The PI's research to be carried out through this award consists of a systematic study of a symmetric matrix lifting technique to solve nonconvex polynomial optimization problems. This includes a complete complexity-theoretic analysis as well as the design of polynomial time approximation algorithms. Central to this study is to identify what classes of polynomial optimization problems are computationally intractable, and how well they can be approximately solved with a complexity that is polynomial in size and solution accuracy. In each case, the research focus will be on the development of a fundamental theory for an in-depth understanding of the problems under study, and the design, implementation, and analysis of robust and efficient numerical methods for solving these problems. The proposed research aims to develop polynomial time approximation algorithms which can deliver guaranteed high quality approximate solutions for some classes of polynomial optimization problems. These approximation algorithms are based on a symmetric matrix lifting technique and semidefinite programming relaxation, followed by special procedure to obtain a provably high quality feasible solution. The proposed approach leads to nonlinear semidefinite programs whose size is significantly smaller than those obtained from the Sum of Squares relaxation approach, and is therefore expected to be much more efficient computationally. Computational testing will be conducted to verify the efficiency and accuracy of the proposed approximation approach.

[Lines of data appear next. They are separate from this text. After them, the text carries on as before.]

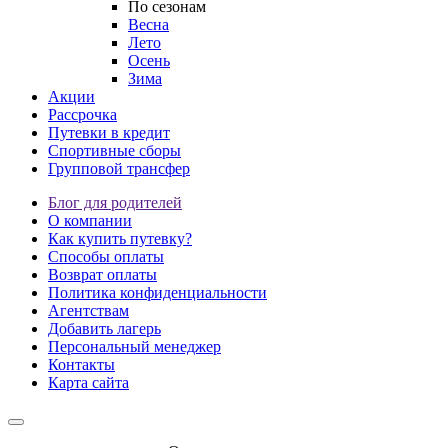
По сезонам
Весна
Лето
Осень
Зима
Акции
Рассрочка
Путевки в кредит
Спортивные сборы
Групповой трансфер
Блог для родителей
О компании
Как купить путевку?
Способы оплаты
Возврат оплаты
Политика конфиденциальности
Агентствам
Добавить лагерь
Персональный менеджер
Контакты
Карта сайта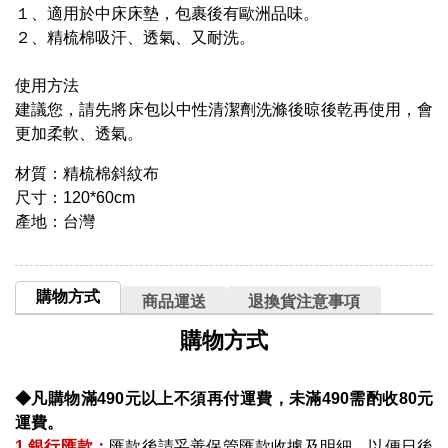
１、適用於中床床墊，包裹後有歐洲品味。
２、精梳棉吸汗、透氣、又耐洗。
使用方法
建議您，請先將床包以中性清潔劑洗滌後晾後乾再使用，會
更加柔軟、透氣。
材質：精梳棉斜紋布
尺寸：120*60cm
產地：台灣
購物方式
商品運送
退換貨注意事項
購物方式
◆凡購物滿490元以上不須再付運費，未滿490需酌收80元
運費。
1.銀行匯款：
匯款後請妥善保管匯款收據及明細、以便日後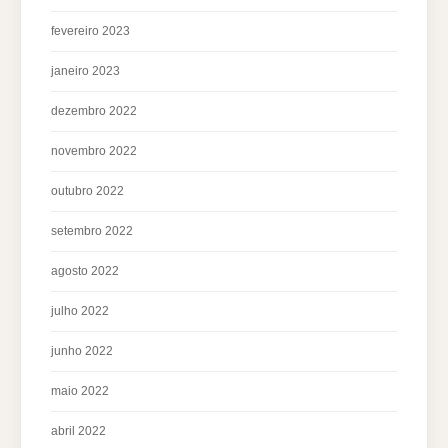
fevereiro 2023
janeiro 2023
dezembro 2022
novembro 2022
outubro 2022
setembro 2022
agosto 2022
julho 2022
junho 2022
maio 2022
abril 2022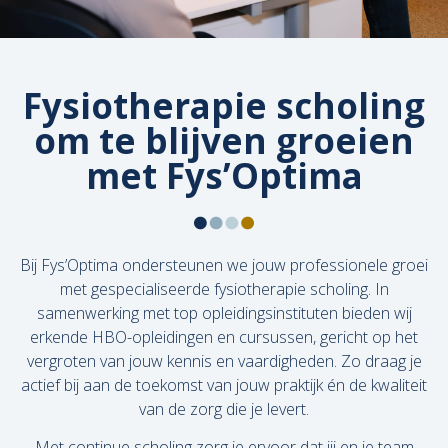
Fysiotherapie scholing
om te blijven groeien
met Fys’Optima
Bij Fys’Optima ondersteunen we jouw professionele groei
met gespecialiseerde fysiotherapie scholing. In
samenwerking met top opleidingsinstituten bieden wij
erkende HBO-opleidingen en cursussen, gericht op het
vergroten van jouw kennis en vaardigheden. Zo draag je
actief bij aan de toekomst van jouw praktijk én de kwaliteit
van de zorg die je levert.
Met continue scholing zorg je ervoor dat jij en je team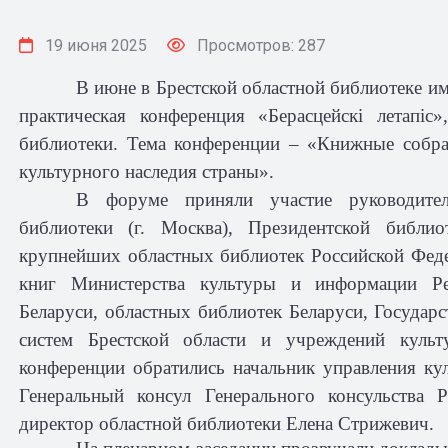
19 июня 2025
Просмотров: 287
В июне в Брестской областной библиотеке и
практическая конференция «Берасцейскі летапіс
библиотеки. Тема конференции – «Книжные собра
культурного наследия страны».
В форуме приняли участие руководител
библиотеки (г. Москва), Президентской библио
крупнейших областных библиотек Российской Феде
книг Министерства культуры и информации Ре
Беларуси, областных библиотек Беларуси, Государ
систем Брестской области и учреждений культ
конференции обратились начальник управления ку
Генеральный консул Генерального консульства
директор областной библиотеки Елена Стрижевич.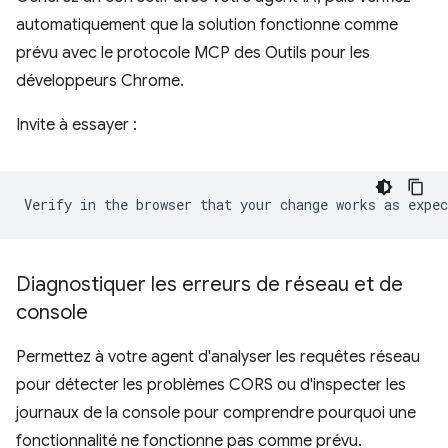
automatiquement que la solution fonctionne comme
prévu avec le protocole MCP des Outils pour les
développeurs Chrome.
Invite à essayer :
Diagnostiquer les erreurs de réseau et de
console
Permettez à votre agent d'analyser les requêtes réseau
pour détecter les problèmes CORS ou d'inspecter les
journaux de la console pour comprendre pourquoi une
fonctionnalité ne fonctionne pas comme prévu.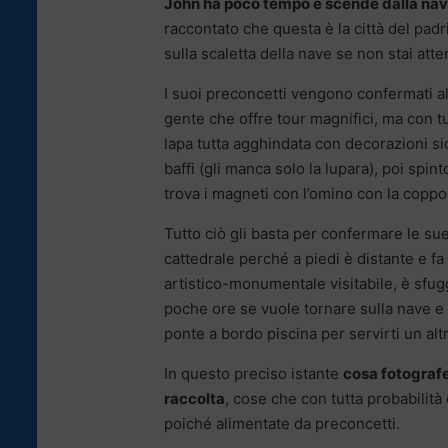
John ha poco tempo e scende dalla nav
raccontato che questa è la città del padri
sulla scaletta della nave se non stai atte
I suoi preconcetti vengono confermati all
gente che offre tour magnifici, ma con tu
lapa tutta agghindata con decorazioni s
baffi (gli manca solo la lupara), poi spin
trova i magneti con l’omino con la coppol
Tutto ciò gli basta per confermare le sue
cattedrale perché a piedi è distante e f
artistico-monumentale visitabile, è sfug
poche ore se vuole tornare sulla nave e t
ponte a bordo piscina per servirti un altr
In questo preciso istante
cosa fotografe
raccolta
, cose che con tutta probabilità
poiché alimentate da preconcetti.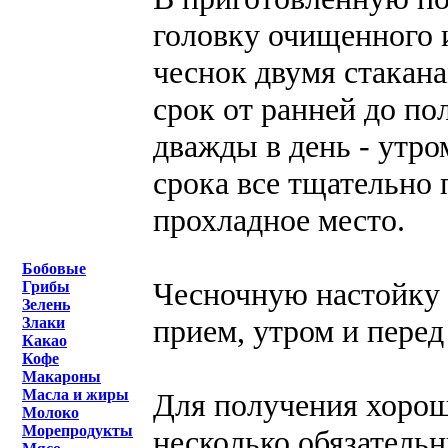
головку очищенного и
чеснок двумя стакана
срок от ранней до п
дважды в день - утро
срока все тщательно 
прохладное место.
Бобовые
Чесночную настойку 
Грибы
Зелень
прием, утром и перед
Злаки
Какао
Кофе
Макароны
Масла и жиры
Для получения хорош
Молоко
Морепродукты
несколько обязатель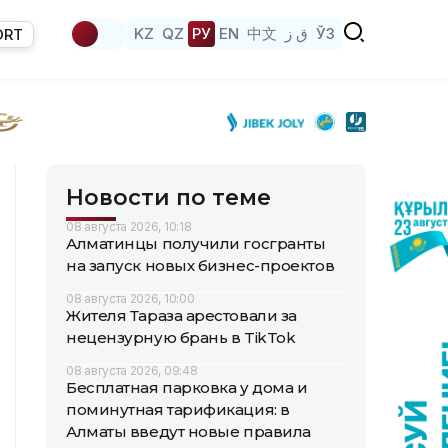
KZ
QZ
РУ
EN
中文
ق ز
ЎЗ
ORT
Новости по теме
08 августа 2026, 10:18
Алматинцы получили госгранты
на запуск новых бизнес-проектов
08 августа 2026, 10:00
Жителя Тараза арестовали за
нецензурную брань в TikTok
08 августа 2026, 09:48
Бесплатная парковка у дома и
поминутная тарификация: в
Алматы введут новые правила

The research to be performed by the PI for this award is strongly motivated by applications of polynomial optimization in wireless communication and ad hoc wireless sensor networks. His research is expected to not only advance the field of nonconvex polynomial optimization, but also significantly impact design of computational methods for interference management in multi-user communication, compressive sensing and sparse principal component analysis.

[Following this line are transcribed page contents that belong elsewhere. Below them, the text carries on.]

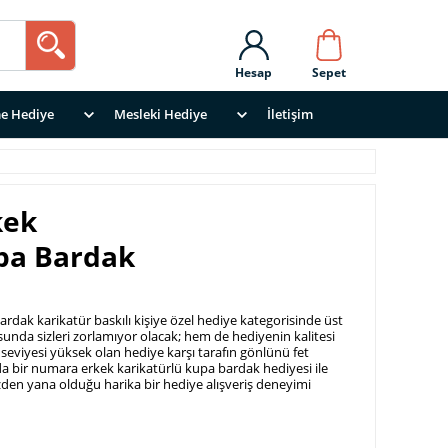
Hesap
Sepet
e Hediye
Mesleki Hediye
İletişim
kek
pa Bardak
rdak karikatür baskılı kişiye özel hediye kategorisinde üst
sunda sizleri zorlamıyor olacak; hem de hediyenin kalitesi
 seviyesi yüksek olan hediye karşı tarafın gönlünü fet
da bir numara erkek karikatürlü kupa bardak hediyesi ile
izden yana olduğu harika bir hediye alışveriş deneyimi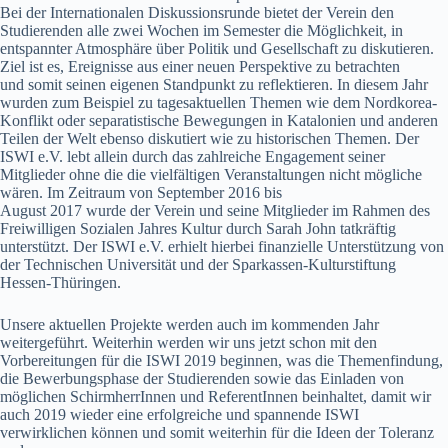
Bei der Internationalen Diskussionsrunde bietet der Verein den
Studierenden alle zwei Wochen im Semester die Möglichkeit, in
entspannter Atmosphäre über Politik und Gesellschaft zu diskutieren.
Ziel ist es, Ereignisse aus einer neuen Perspektive zu betrachten
und somit seinen eigenen Standpunkt zu reflektieren. In diesem Jahr
wurden zum Beispiel zu tagesaktuellen Themen wie dem Nordkorea-
Konflikt oder separatistische Bewegungen in Katalonien und anderen
Teilen der Welt ebenso diskutiert wie zu historischen Themen. Der
ISWI e.V. lebt allein durch das zahlreiche Engagement seiner
Mitglieder ohne die die vielfältigen Veranstaltungen nicht mögliche
wären. Im Zeitraum von September 2016 bis
August 2017 wurde der Verein und seine Mitglieder im Rahmen des
Freiwilligen Sozialen Jahres Kultur durch Sarah John tatkräftig
unterstützt. Der ISWI e.V. erhielt hierbei finanzielle Unterstützung von
der Technischen Universität und der Sparkassen-Kulturstiftung
Hessen-Thüringen.
Unsere aktuellen Projekte werden auch im kommenden Jahr
weitergeführt. Weiterhin werden wir uns jetzt schon mit den
Vorbereitungen für die ISWI 2019 beginnen, was die Themenfindung,
die Bewerbungsphase der Studierenden sowie das Einladen von
möglichen SchirmherrInnen und ReferentInnen beinhaltet, damit wir
auch 2019 wieder eine erfolgreiche und spannende ISWI
verwirklichen können und somit weiterhin für die Ideen der Toleranz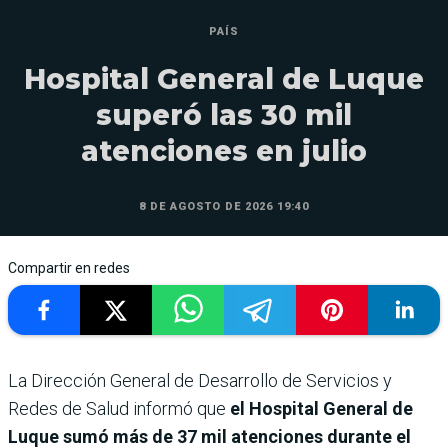
PAÍS
Hospital General de Luque
superó las 30 mil
atenciones en julio
8 DE AGOSTO DE 2026 19:40
Compartir en redes
La Dirección General de Desarrollo de Servicios y
Redes de Salud informó que
el Hospital General de
Luque sumó más de 37 mil atenciones durante el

Results on intellectual merit: The PI developed effective semidefinite programming (SDP) relaxation techniques for some mixed binary quadratically constrained quadratic programs (MBQCQP) and analyzed their approximation performance Xu et al. (2013). This relaxation technique extends the SDP approach to nonconvex optimization problems with integer variables, and has been successfully applied to the joint admission control and beamforming problem in wireless networks. In addition, the PI and his students have analyzed the convergence of block successive upper bound minimization (BSUM) algorithm Razaviyayn et al. (2012) and established the convergence of multiblock alternating direction method of multipliers Hong and Luo (2013). These algorithms are well suited for large optimization problems involving big data. Results on broader impact: 1. Two Masters’ students have been trained and are continuing as Ph.D students in the PI’s research group. One female graduate student is being trained. 2. The PI has worked closely with industry partners (Huawei Technologies Canada and Starkey Labs) on the use of optimization techniques for advanced signal processing applications. Evidence of research products: The PI published a SIAM J. Optimization paper Razaviyayn et al. (2012), and two papers are under second round review by Mathematical Programming Hong and Luo (2013) and SIAM J. Optimization Xu et al. (2013).